Photovoltaic production has been rising by more than 20 percent every year since 2002, making it the fastest growing energy technology in the world.


Polaris Energy

August 5, 2011
Offering renewable energy investment opportunities across the globe, Polaris Energy aims to create lucrative options for investors while supplying the world with green energy. Based in Luxembourg, Polaris Energy also operates out of offices in Milan, Italy. While Polaris Energy is constantly researching opportunities regarding wind turbines, ocean turbines, and geothermal generators, it has already started to purchase solar power plants throughout Italy.

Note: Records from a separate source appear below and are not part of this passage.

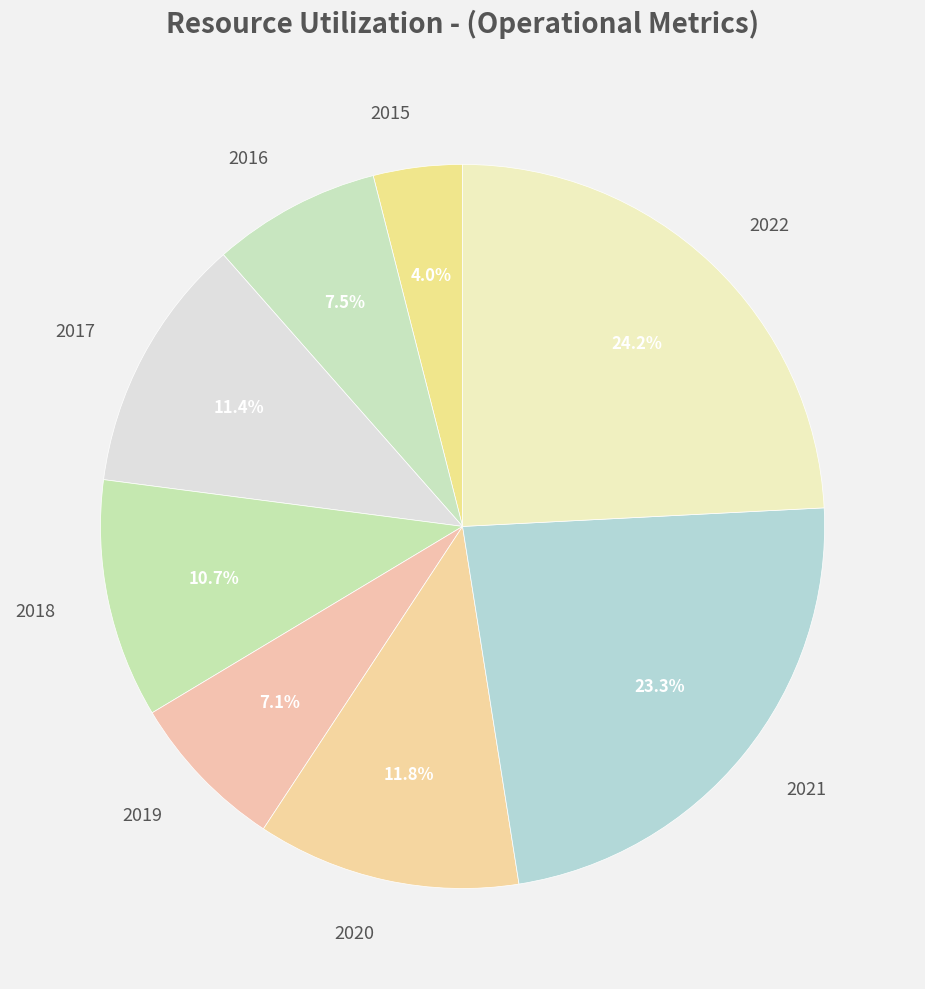

The 2021 slice represents 23% of the pie. True or false?

True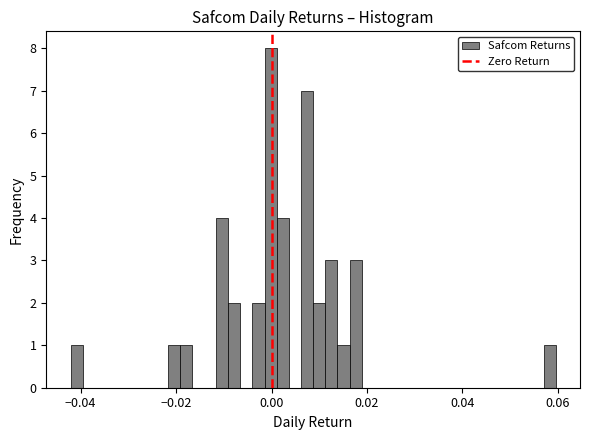

Around what value on the x-axis is the tallest bar? Give the approximate position of its centre, as read against the axis.

0.000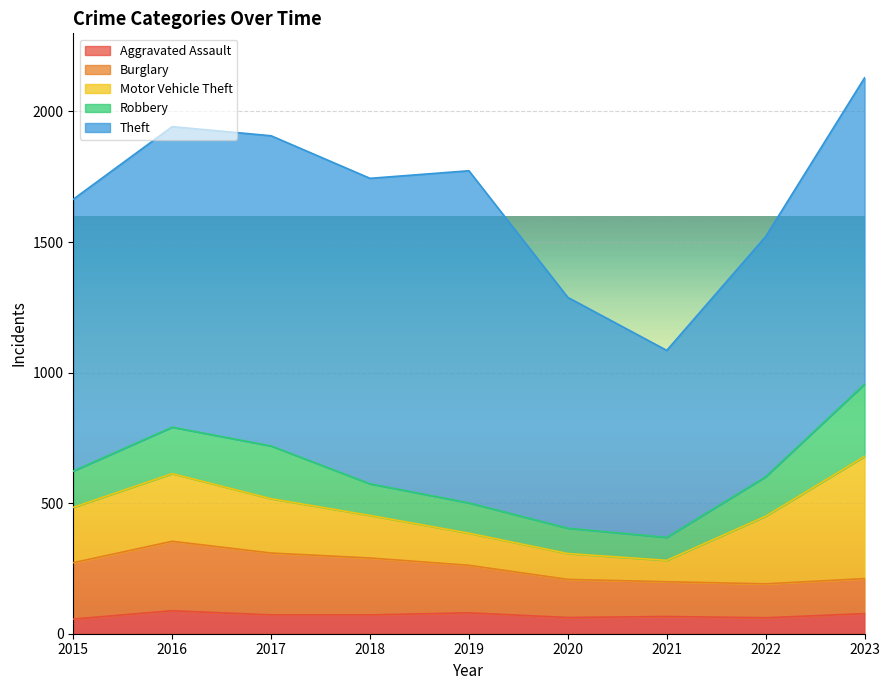

How many lines are shown in the chart?

5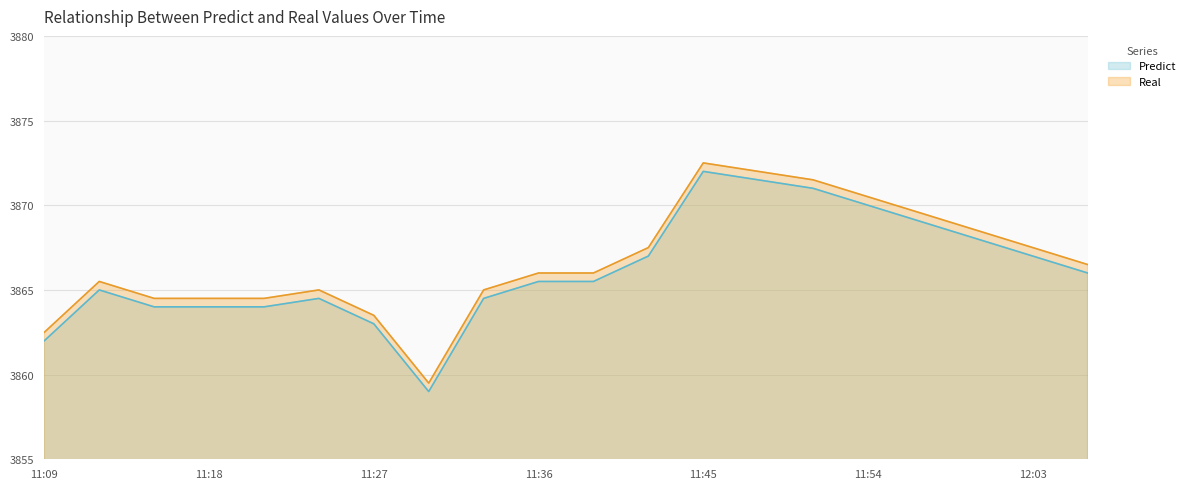

True or false: Predict and Real cross at least once.

False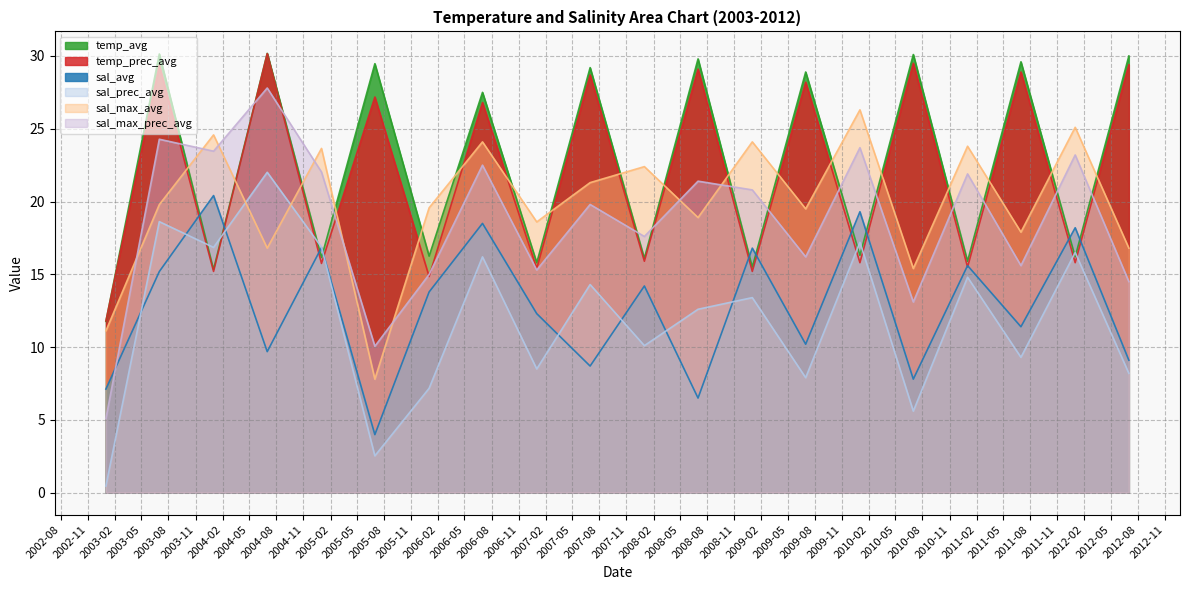

How many interior local peaks does the sal_max_avg series have?

8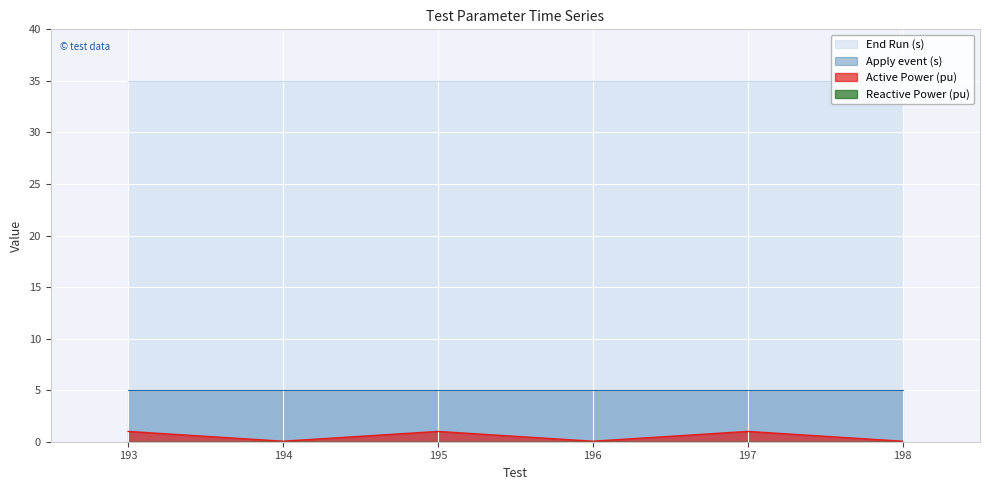

The Active Power (pu) series shows 1.0 at 197. True or false?

True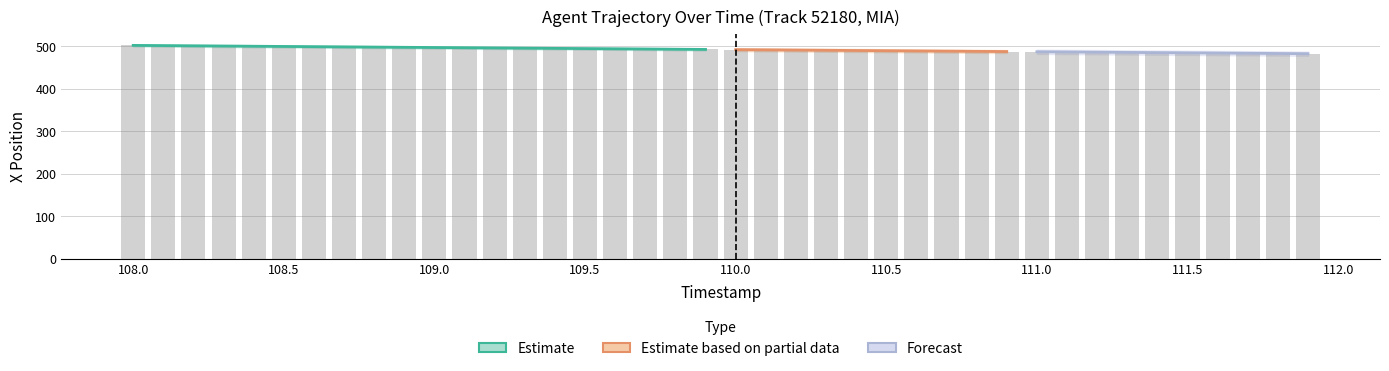

What position from the right is 109.5?

25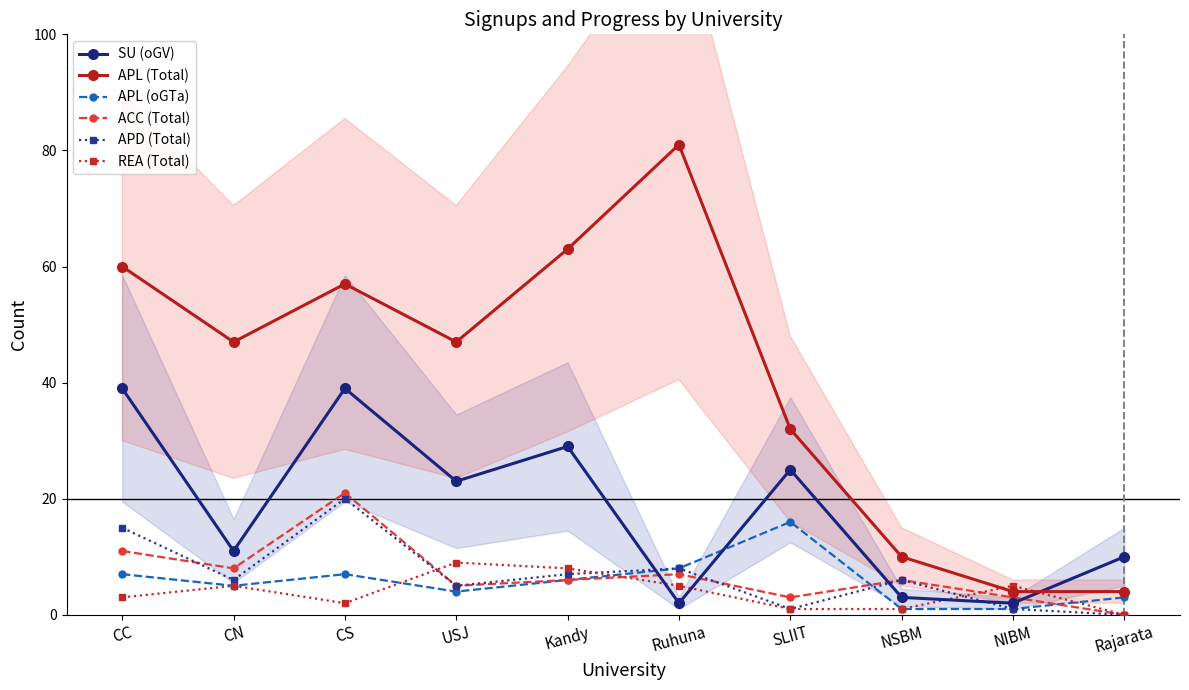

True or false: APL (oGTa) has a value of 6 at Kandy.

True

With the second-highest photovoltaic output in the world, Italy proved an appropriate location for Polaris Energy to begin its operations. Through government support, Polaris Energy has secured a feed-in tariff (FIT), which obligates regional and national utility companies to pay a premium for energy derived from renewable sources. Polaris Energy has also received devoted support from various utility industry agencies, as well as the Italian private banking community financing all approved projects.

Led by Managing Directors Basil Barouki and Mario Delecce, Polaris Energy benefits from their extensive business experience. Basil Barouki, with a history of creating several web-based companies, possesses applicable skills in lending, financial services, and real estate. Mario Delecce is a seasoned international business manager with a history in finance, and he has worked for The Hong Kong and Shanghai Banking Corporation, Ltd., (HSBC); Wells Fargo; and Italian-based Banca Sella, SpA. Directors of Polaris Energy include Orkun Gulec, Sam Barouki, and Samuel Wilson.

Through a researched and thorough examination of renewable energy trends, Polaris Energy and its leadership team continue to seek prospective investments.